After the hustle and bustle of the day, taking a few minutes out and having some quiet time can be welcome relief.

Everyone had just left the workshop and I had a few short minutes before my expected arrival home for tea. There was just enough time to get to my bench  to fix the top on my table. It’s just a dry-fit; I’ll take it off when the finish is due. But working in the silence, feeling the torque through my wrist as I turned the screws in and then seeing the project take another step forward worked wonders for my mood. It reminded me not only of the obvious utility value of making things, but also the well-being that creating something can bring.

— Graham Haydon

Feature Articles, PWM Shop Blog, Woodworking Blogs
Graham Haydon

About Graham Haydon

Graham Haydon is a Joiner based in the UK, working in the same woodworking business his great grandfather started in 1926 alongside his father, brother and a small team of craftspeople. The business makes custom architectural joinery, simple furniture and custom kitchens along with a variety of other woodworking projects. He served an apprenticeship in both Joinery and Carpentry and also gained a National Certificate in Building Studies.

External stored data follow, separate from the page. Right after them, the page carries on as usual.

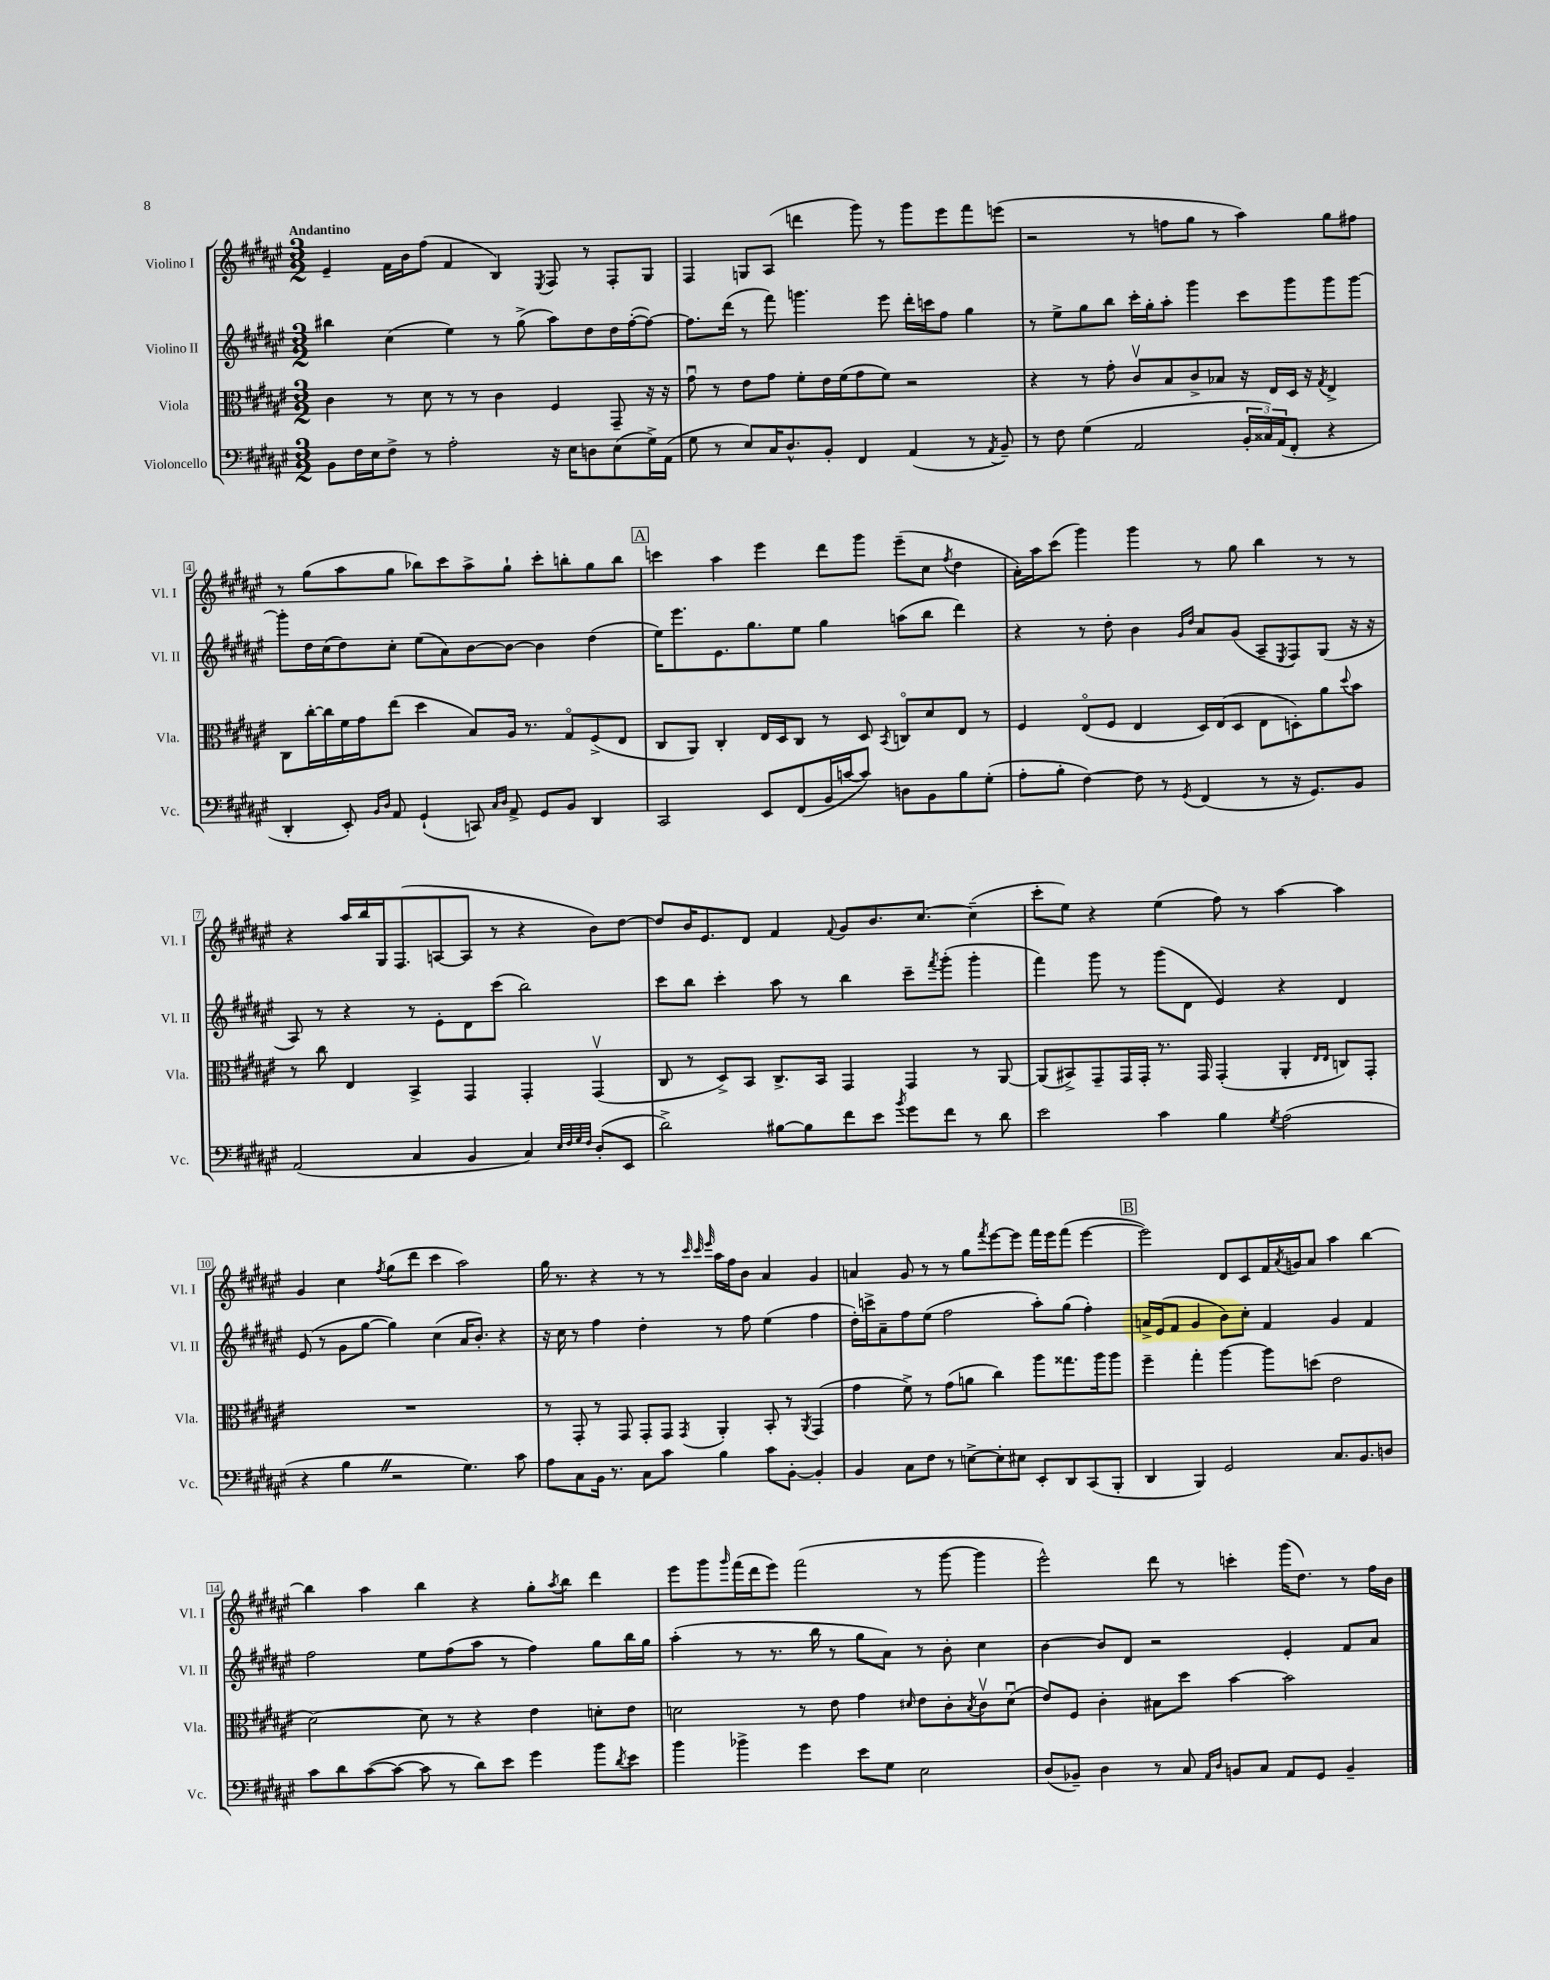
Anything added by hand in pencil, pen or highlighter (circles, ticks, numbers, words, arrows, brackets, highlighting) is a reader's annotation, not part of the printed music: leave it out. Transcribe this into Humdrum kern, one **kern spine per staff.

**kern	**kern	**kern	**kern
*staff4	*staff3	*staff2	*staff1
*clefF4	*clefC3	*clefG2	*clefG2
*k[f#c#g#d#a#e#]	*k[f#c#g#d#a#e#]	*k[f#c#g#d#a#e#]	*k[f#c#g#d#a#e#]
*M3/2	*M3/2	*M3/2	*M3/2
8BB	4c#	4bb#	4e#~
16F#	.	.	.
16E#	.	.	.
8F#^	8r	(4cc#	16f#
.	.	.	16b
8r	8d#	.	(8ff#
2A#'	8r	4ee#)	4f#
.	8r	.	.
.	4c#	8r	4B)
.	.	(8gg#^	.
.	.	.	8qE#
16r	4F#	8aa#)	8F#
16E#	.	.	.
8D	.	8dd#	8r
(8E#	8GG#~	16dd#	8F#'
.	.	([16ff#'	.
16G#^)	16r	8ff#_)	8G#
(16AA#	16r	.	.
=	=	=	=
8G#	8g#u	8.ff#]	4F#
8r	8r	.	.
.	.	(16ddd#	.
8E#)	8e#	8r	8G
16C#	8g#	8fff#)	(8A#
8.D#^^	.	.	.
.	8f#'	4.ggg	4ddd
8BB'	16e#	.	.
.	(16f#	.	.
4FF#	8g#	.	8ggg#)
.	8f#)	8eee#	8r
(4AA#	2r	16ddd#'	8ggg#
.	.	16ccc	.
.	.	8ff#	8eee#
8r	.	4gg#	8fff#
8qAA#	.	.	.
8BB~)	.	.	(8eee
=	=	=	=
8r	4r	8r	2r
8F#	.	8ee#^	.
(4G#	8r	8gg#	.
.	8g#'	8bb	.
2AA#	8c#v	16ccc#'	8r
.	.	16gg#'	.
.	8B	8aa#'	8ff
.	8c#^	4ggg#	8gg#
.	8B-	.	8r
24BB'	16r	8ccc#	4aa#)
24C##)	.	.	.
.	16E#	.	.
(24AA#	.	.	.
8FF#'	16D#	8ggg#	.
.	16r	.	.
.	8qG#	.	.
4r	4E#^	8ggg#	8gg#
.	.	[8ggg#	8ff#
=	=	=	=
4DD#'	8C#	8ggg#']	8r
.	[16cc#'	16dd#	(8gg#
.	16cc#]	(16cc#	.
8EE#')	16f#	8dd#)	8aa#
.	16g#	.	.
16qqBB	.	.	.
16qqD#	.	.	.
8AA#	(8ee#	8cc#'	8gg#
(4GG#`	4dd#	(8ee#	8bb-)
.	.	8a#)	8ccc#
8CC)	8B)	[8b	8aa#^
16qqC#	.	.	.
16qqD#	.	.	.
8AA#^	16A#	8b_	8gg#`
.	8.r	.	.
8GG#	.	4b]	8ccc#'
8BB	8G#o	.	8bb'
4DD#	(8F#^	(4dd#	8gg#
.	8E#	.	8bb
=	=	=	=
2CC#	8C#	16ee#)	4ccc
.	.	8.eee#	.
.	8AA#)	.	.
.	4C#'	8.e#	4aa#
.	.	8.gg#	.
8EE#	16E#	.	4eee#
.	16D#	.	.
(8FF#	8C#	8ee#	.
16BB	8r	4gg#	8ddd#
[16c	.	.	.
8c])	8D#	.	8ggg#
.	8qBB	.	.
8D	8Co	(8aa	(8eee#~
8BB	8d#	8bb	8cc#
.	.	.	8qff#
8B	8E#	4ddd#)	4dd#
(8G#'	8r	.	.
=	=	=	=
8A#'	4F#	4r	16a#')
.	.	.	16aa#
8B'	.	.	(8ccc#
[4F#)	(8E#o	8r	4ggg#)
.	8F#	8dd#'	.
8F#]	4E#	4b	4ggg#
8r	.	.	.
.	.	16qqg#	.
8qGG#	.	16qqdd#	.
(4FF#	16D#)	8a#	8r
.	(16E#	.	.
.	8D#	(8g#	8gg#
8r	8E#	8A#~	4bb
.	.	8qE#	.
16r	8D')	8F#)	.
8.GG#)	.	.	.
.	8a#	(8G#	8r
.	8qqdd#	.	.
8BB	8b	16r	8r
.	.	16r	.
=	=	=	=
(2AA#	8r	8A#)	4r
.	8cc#	8r	.
.	4E#	4r	16aa#
.	.	.	16bb
.	.	.	16G#
.	.	.	(8.F#
4C#	4BB^	8r	.
.	.	8e#'	[8A
4BB	4GG#	8d#	8A]
.	.	(8ccc#	8r
4C#)	4GG#'	2bb)	4r
32qqE#	.	.	.
32qqF#	.	.	.
32qqG#	.	.	.
32qqF#	.	.	.
(8D#'	(4GG#v	.	8b)
8EE#	.	.	[8dd#
=	=	=	=
2d#^)	8C#	8ccc#	8dd#]
.	8r	8bb	16b
.	.	.	8.e#
.	8D#^)	4ccc#'	.
.	8BB	.	8d#
[8B#	8.C#^	8aa#	4f#
8B#]	.	8r	.
.	16BB	.	.
.	.	.	8qqf#
8f#	4GG#	4bb	8g#
8e#	.	.	8.b
8qb	.	.	.
8g#	4GG#	8ccc#~	.
.	.	.	[8.cc#
.	.	8qfff#	.
8f#	.	(8ggg#'	.
8r	8r	4ggg#'	(4cc#~]
8d#	[8AA#	.	.
=	=	=	=
2e#	(8AA#]	4fff#)	8ccc#'
.	8BB#^)	.	8ee#)
.	8GG#~	8ggg#	4r
.	16GG#	8r	.
.	16GG#'	.	.
4c#	8.r	(8ggg#	(4ee#
.	.	8d#	.
.	16GG#	.	.
4B	(4GG#'	4e#)	8ff#)
.	.	.	8r
8qG#	.	.	.
(2A#	4AA#'	4r	[4aa#
.	16qqE#	.	.
.	16qqE#	.	.
.	8C)	4d#	4aa#]
.	8GG#'	.	.
=	=	=	=
4r	1.r	(8e#	4g#
.	.	8r	.
4B	.	8g#	4cc#
.	.	[8gg#	.
.	.	.	8qff#
2r	.	4gg#])	(8gg#
.	.	.	8ddd#
.	.	(4cc#	4ccc#
4.G#)	.	16a#	2aa#)
.	.	8.b')	.
.	.	4r	.
8c#	.	.	.
=	=	=	=
8A#	8r	16r	16gg#
.	.	16cc#	8.r
8C#	8GG#'	8r	.
16BB	8r	4ff#	4r
8.r	.	.	.
.	8GG#	.	.
8C#	8GG#'	4dd#'	8r
8c#	8GG#	.	8r
.	.	.	32qqccc#
.	.	.	32qqccc#
.	8qGG#	.	32qqeee#
4B	4AA#'	8r	16aa#
.	.	.	16ff#
.	.	8ff#	8b
8c#	8BB'	(4ee#	4a#
[8BB'	8r	.	.
.	8qAA#	.	.
4BB']	(4GG#	4ff#	4g#
=	=	=	=
4BB	4g#	16dd#')	4a
.	.	16ccc^	.
.	.	8a#~	.
8C#	8f#^)	8ff#	8g#
8F#	8r	(8ee#	8r
8r	(8g#	2ff#	8r
[8E^	8a	.	8gg#
.	.	.	8qfff#
8E']	4cc#)	.	[8eee#
8E#	.	.	8eee#]
8EE#'	8aa#	8aa#')	16fff#
.	.	.	16eee#
8DD#	8.gg##	(8gg#	(8fff#
(8CC#	.	4ff#')	[4eee#
.	16aa#	.	.
8BBB'	8aa#	.	.
=	=	=	=
4DD#	4ff#~	16a^	2eee#])
.	.	(16e#	.
.	.	8f#	.
4BBB)	4gg#'	4g#	.
2GG#	[4aa#	8b)	8d#
.	.	8cc#'	8c#
.	8aa#]	4f#	16f#
.	.	.	8qa#
.	.	.	16g
.	(8dd	.	8a#
8.C#	2e#	4g#	4aa#
8.BB	.	.	.
.	.	4f#	[4bb
8D	.	.	.
=	=	=	=
8c#	[2d#)	2ff#	4bb]
8d#	.	.	.
([8c#	.	.	4aa#
8c#_	.	.	.
8c#]	8d#]	8ee#	4bb
8r	8r	(8ff#	.
8d#)	4r	8aa#	4r
8e#	.	8r	.
4g#	4e#	4ff#)	8gg#'
.	.	.	8qaa#
.	.	.	8bb
8b	8d'	8gg#	4ddd#
8qd#	.	.	.
8e#	8e#	16bb	.
.	.	16gg#	.
=	=	=	=
4b	2d	(4aa#'	8eee#
.	.	.	8ggg#
.	.	.	16qqggg#
4b-^	.	8r	(16fff#
.	.	.	16ddd#
.	.	8.r	8eee#)
4g#	8r	.	(2fff#
.	.	16bb	.
.	8e#	8r	.
8e#	4g#	8gg#	.
8G#	.	8a#)	.
.	16qqd#	.	.
2E#	8e#	8r	8r
.	8c#'	8b'	[8ggg#
.	8qB	.	.
.	8c#v	4cc#	4ggg#]
.	(8d#u	.	.
=	=	=	=
(8D#	8e#)	[4b	2eee#^^)
8BB-~)	8F#	.	.
4D#	4c#'	8b]	.
.	.	8d#	.
8r	8B#	2r	8ddd#
8C#	8dd#	.	8r
16qqAA#	.	.	.
16qqD#	.	.	.
8BB	[4b	.	4ccc'
8C#	.	.	.
8AA#	2b]	4e#'	(16ggg#
.	.	.	8.dd#)
8GG#	.	.	.
4BB~	.	8f#	8r
.	.	8a#	16ff#
.	.	.	16b
==	==	==	==
*-	*-	*-	*-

During his spare time he enjoys woodworking mainly with hand tools.

2 thoughts on “5 Minutes’ Peace

  1. thekiltedwoodworker

    My best time in the shop is when I’m slowly and carefully working on a task, maybe a baseball game on the radio, maybe some classical music or meditative yoga music (savasana is my favourite pose) or some Grateful Dead playing kind of low, just background noise, really. I’m not paying attention to the music, though, because I’m in the zone. I have tunnel vision on routing out that little bit for some inlay or jointing an edge.

    And when I’m done, and I check that edge with a square or testing the piece of inlay in the recess, and it’s dead nuts perfect? That’s a great feeling, knowing I’m doing the best work I can, and that I’m achieving exactly what I set out to do. It’s better than a hundred “likes” on FB or IG, that little smile I give myself during those quiet times.

    Thanks for the thoughts, Graham.

    1. Graham HaydonGraham Haydon Post author

      Hi Ethan,

      It’s the shortest but must guts honest thing I’ve been able to write and I’m thankful you understand. I can fully understand your feelings too. It’s hard to capture and convey in words. Contentment, calmness I guess with a dash of satisfaction. Thanks for your moment of zen :-).